The Indian markets took a breather after a strong bull run as oil prices reached their highest since July 2015 as Saudi Arabian Crown Prince Mohammed bin Salman's purge led to arrests of royals, ministers, and investors, including prominent billionaire investor Alwaleed bin Talal.
Crude oil, however, settled slightly lower on Wednesday after US government data showed rising domestic crude production, a surprise build in US stockpiles and a decline in monthly Chinese crude imports.
However, analysts will still watch-out the prices amid escalating tensions between OPEC members Saudi Arabia and Iran, which they said did more to rattle the market than the prince's purge.
Along with crude prices hitting a two and a half year-high, few of the factors that might drag market sentiment even further are the fiscal deficit standing at 91.3 per cent, the risk of fiscal slippages, coupled with a low likelihood for a Reserve Bank of India (RBI) rate cut, and the US Federal Reserve definitely hiking rates in December.
Analysts feel that these factors might lead to a dip in the markets but the indices will not see a mega correction in the short term. As long as there are no major negative events globally and at the domestic level, they expect the markets to remain buoyant.
"We might see a correction in the beginning of next year before the Budget but, in the short-term, the markets will remain range-bound," said AK Prabhakar, head of research at IDBI Capital.
However, there are concerns. Fuel prices may rise further despite crude steadying a bit. The price of Brent crude has gone up by 36 per cent since then. Subsequently, fuel prices in India have also risen.
According to Prabhakar, "Indian markets are in a tight spot but it doesn't mean that we will correct. There will be a pressure and markets might see a knee-jerk reaction but this bull-run will continue. Even when crude oil prices were at $140-$150/barrel, the bull market was at the peak. Now, we are hardly near $70/barrel. We don't need to worry too much at these levels."
"Now, the share of alternative energy is also on the rise, so one should not be too worried about it. But yes, it is a concern. Low oil prices were a benefit India had and the government used it to the fullest. Now, we might see some inflationary pressure due to the rise in prices," he added.

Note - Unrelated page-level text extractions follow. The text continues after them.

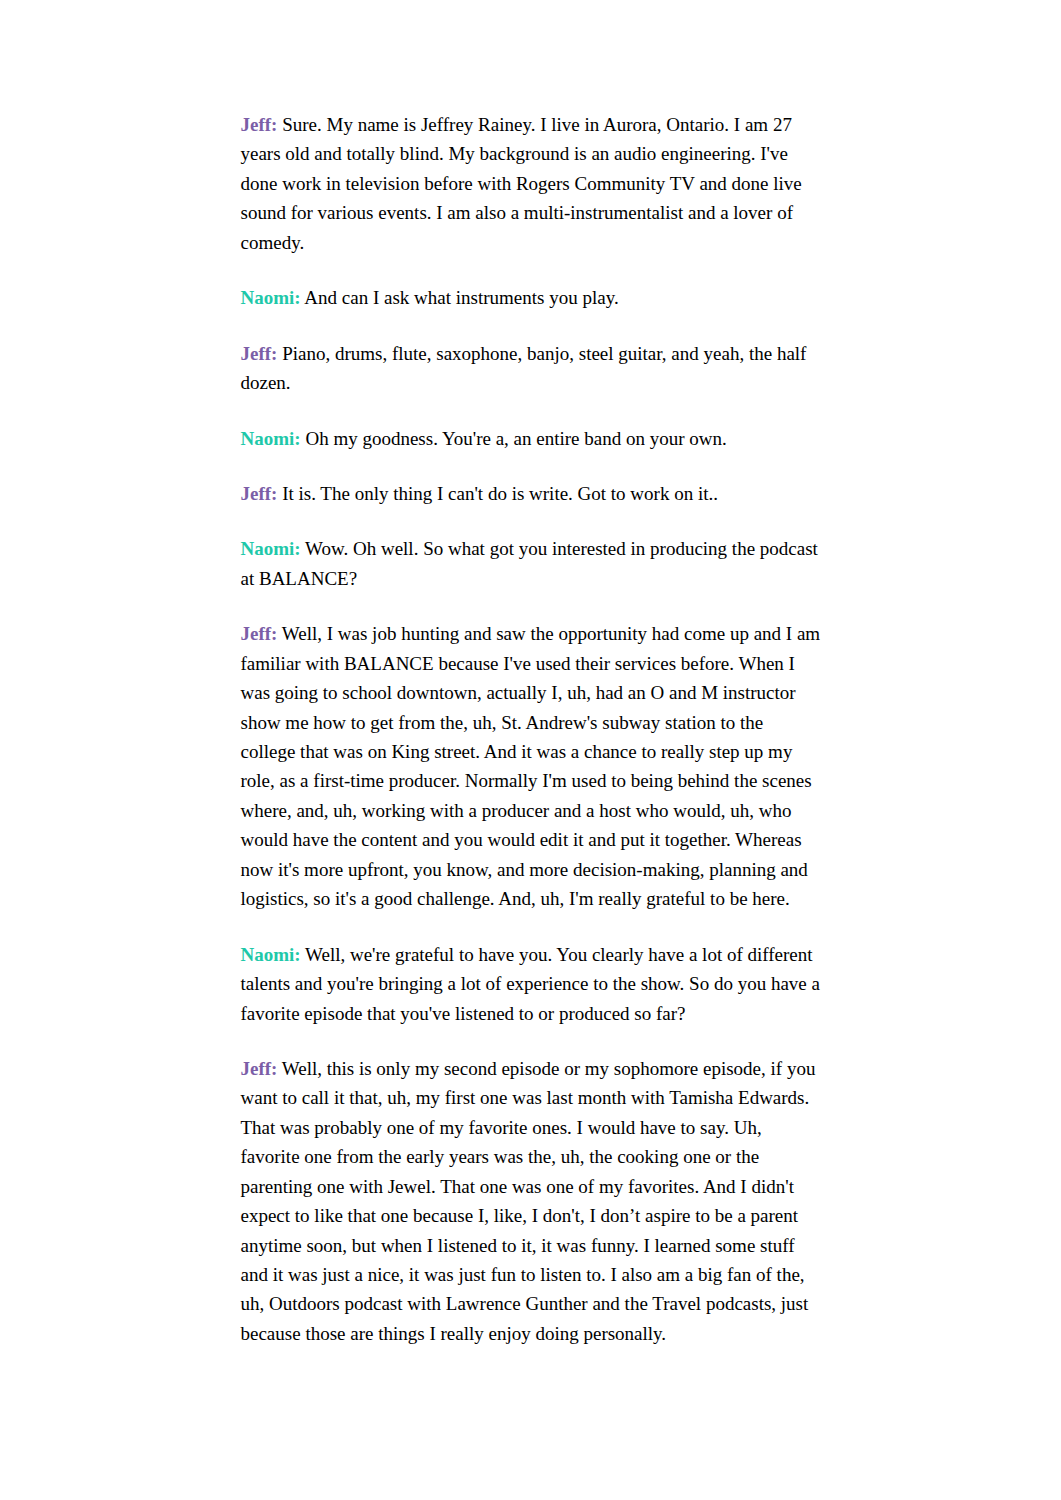Jeff: Sure. My name is Jeffrey Rainey. I live in Aurora, Ontario. I am 27 years old and totally blind. My background is an audio engineering. I've done work in television before with Rogers Community TV and done live sound for various events. I am also a multi-instrumentalist and a lover of comedy.
Naomi: And can I ask what instruments you play.
Jeff: Piano, drums, flute, saxophone, banjo, steel guitar, and yeah, the half dozen.
Naomi: Oh my goodness. You're a, an entire band on your own.
Jeff: It is. The only thing I can't do is write. Got to work on it..
Naomi: Wow. Oh well. So what got you interested in producing the podcast at BALANCE?
Jeff: Well, I was job hunting and saw the opportunity had come up and I am familiar with BALANCE because I've used their services before. When I was going to school downtown, actually I, uh, had an O and M instructor show me how to get from the, uh, St. Andrew's subway station to the college that was on King street. And it was a chance to really step up my role, as a first-time producer. Normally I'm used to being behind the scenes where, and, uh, working with a producer and a host who would, uh, who would have the content and you would edit it and put it together. Whereas now it's more upfront, you know, and more decision-making, planning and logistics, so it's a good challenge. And, uh, I'm really grateful to be here.
Naomi: Well, we're grateful to have you. You clearly have a lot of different talents and you're bringing a lot of experience to the show. So do you have a favorite episode that you've listened to or produced so far?
Jeff: Well, this is only my second episode or my sophomore episode, if you want to call it that, uh, my first one was last month with Tamisha Edwards. That was probably one of my favorite ones. I would have to say. Uh, favorite one from the early years was the, uh, the cooking one or the parenting one with Jewel. That one was one of my favorites. And I didn't expect to like that one because I, like, I don't, I don’t aspire to be a parent anytime soon, but when I listened to it, it was funny. I learned some stuff and it was just a nice, it was just fun to listen to. I also am a big fan of the, uh, Outdoors podcast with Lawrence Gunther and the Travel podcasts, just because those are things I really enjoy doing personally.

Brent crude oil prices reached their highest since July 2015 after Saudi Crown Prince Mohammed bin Salman's purge.
Analysts feel that the crown prince's crackdown is largely a move to consolidate power before he assumes the throne later this year or next. It is nevertheless a shocking move by the Saudi royal, and one that will have big repercussions for the country's oil industry.
Meanwhile, in India, the rise in oil prices might have some inflationary pressure, suggesting that the RBI may not cut rates in its December policy.
However, analysts say that the markets do not see a rate cut happening in the December meet and have already priced that in.
Ankur Varman, AVP (institutional equity sales) at Emkay Global Financial Services, said, "I do not think the RBI will cut rates in December. But, as far as the markets are concerned, the inflows are very strong and also this rally is not India-centric. It is a global rally. All the equity markets have been rising in sync. Barring a shallow correction, there has to be a major global event for a major one (correction). A domestic rate hike will not see a correction that big."
He added that there may be a 2-3 per cent dip; but for a rally this big, it would not really matter.
With fiscal deficit at 91.3 per cent and the bank recapitalisation plan getting implemented, it seems that the government might not be able to meet the current year's fiscal deficit target of 3.2 per cent of gross domestic product.
The government, recently, had to cut expenditure, including on the much-needed capital front, in September for a second month in a row, to control its fiscal deficit.
The squeeze on capital expenditure (capex) was so much that it declined even cumulatively as a percentage of Budget expenditure in the first half of 2017-18, compared with the year-ago period.
Both Prabhakar and Varman suggest that markets have factored in a bit of slippage as the place the money is getting spent in is more important.
"Markets have already factored in a bit of fiscal slippage. Markets have been very positive about the recapitalisation and the format it has been done in. Even if the government does not meet the target and shoots past it by a little, markets won't be overtly negative on the same," Varman said.
Prabhakar said that a bit of fiscal slippage would not lead to a major correction, adding that the government would not reduce spending as it might become a problem during elections.